Shelley Gray, a professor of speech and hearing science at Arizona State University’s College of Health Solutions, has been awarded the Honors of the Association from the American Speech-Language-Hearing Association (ASHA), the nation’s premier professional organization for speech, language and hearing science.
Honors of the Association is ASHA’s most prestigious award and recognizes significant contributions to speech, language and hearing science throughout the recipient’s career.
It is recognition Gray has rightly earned, said her colleague Julie Liss, an associate dean and professor of speech and hearing science at the College of Health Solutions.
“Shelley has been phenomenally successful in her research agenda, she’s been an outstanding mentor to her students — many of whom have gone on to do great things — and she’s a visionary who has represented the field well,” Liss said.
During her years as a college professor, Gray has published more than 70 peer-reviewed papers, served on many ASHA boards and committees, mentored dozens of doctoral students and junior faculty and has earned 17 prior awards for her research, teaching and professional leadership.
Currently, she heads the college’s Child Language and Literacy Lab (CHILLL), which conducts research on oral language, early literacy, reading and working memory development and disorders in children and adolescents. From this research, the lab develops assessments, curricula and professional development training that improve children’s learning and academic success. Among other accomplishments, Gray and her ASU colleague Jeanne Wilcox, the Nadine Mathis Basha professor in early childhood at the Mary Lou Fulton Teachers College, in conjunction with a large research team have developed and tested a curriculum called Teaching Early Literacy and Language (TELL) for teaching oral language and early literacy skills to preschool children with and without developmental speech and language impairment.
Although the TELL curriculum is still in its research edition, Gray said, “We’ve moved the field forward in demonstrating that a high-quality Tier 1 curriculum can improve the oral language and early literacy skills of young children.” Gray added that several published studies have followed cohorts of children enrolled in preschool from early childhood into adulthood.
“We have seen that children who attend high-quality preschool programs show improvements not only in academics, but also in their life satisfaction, their health and their employment after they leave school,” she said. “The positive impact is lifelong.”
The CHILLL lab has also conducted research into children’s working memory with an eye toward helping educators tailor instruction to a child’s working memory's strengths and weaknesses to improve learning. In addition, through the Child Language and Literacy Translational Team in the College of Health Solutions, she leads a community-based Project ECHO team that provides professional development training for early childhood educators and caretakers throughout Arizona.
Gray began her professional career as a school-based speech-language pathologist and has continued to contribute to the field in many ways, including through the editorial direction of Language, Speech, and Hearing Services in Schools, the top journal for school-based pathologists.
“This publication is widely read,” Liss said. “The articles Shelley solicited and published elevated that journal’s status and utility to clinicians working in the field.”
A highly competitive award, ASHA’s Honors of the Association requires nominees to be sponsored by three other association members who themselves have earned Honors of the Association. The application requires copious documentation on the nominee’s achievements. This documentation must demonstrate that the nominee’s contributions have enhanced the profession itself.

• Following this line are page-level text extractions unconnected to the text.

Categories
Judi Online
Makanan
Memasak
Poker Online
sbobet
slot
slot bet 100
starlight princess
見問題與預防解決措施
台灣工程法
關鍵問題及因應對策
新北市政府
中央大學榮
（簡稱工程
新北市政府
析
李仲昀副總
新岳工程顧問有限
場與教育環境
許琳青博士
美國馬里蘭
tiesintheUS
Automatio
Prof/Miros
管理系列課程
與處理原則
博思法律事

“I was very fortunate to choose speech-language pathology as a career,” Gray said. “It combines a love for science and for helping people.”

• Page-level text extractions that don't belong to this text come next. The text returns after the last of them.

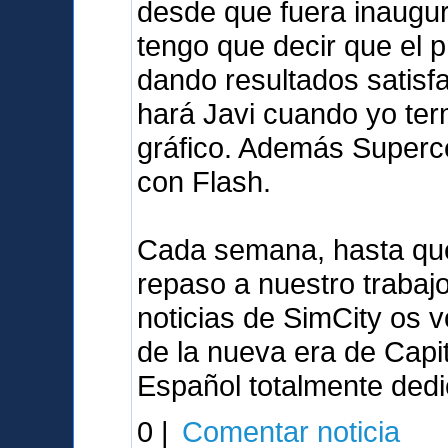
desde que fuera inaugu
tengo que decir que el 
dando resultados satisfa
hará Javi cuando yo ter
gráfico. Además Superce
con Flash.
Cada semana, hasta qu
repaso a nuestro traba
noticias de SimCity os v
de la nueva era de Capi
Español totalmente dedi
0 |
Comentar noticia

It’s also a field that has allowed her to work collaboratively with many fellow researchers and research teams to significantly improve health outcomes for children.
“By working on these interdisciplinary, collaborative research teams, we’ve been able to accomplish studies that have much greater impact than anything I could ever do by myself,” Gray said.
Regarding her thoughts on receiving this honor, Gray said, ““I’ve looked up to the people who’ve earned this award as pioneers and leaders in our field. To be considered among these leaders is a true honor.”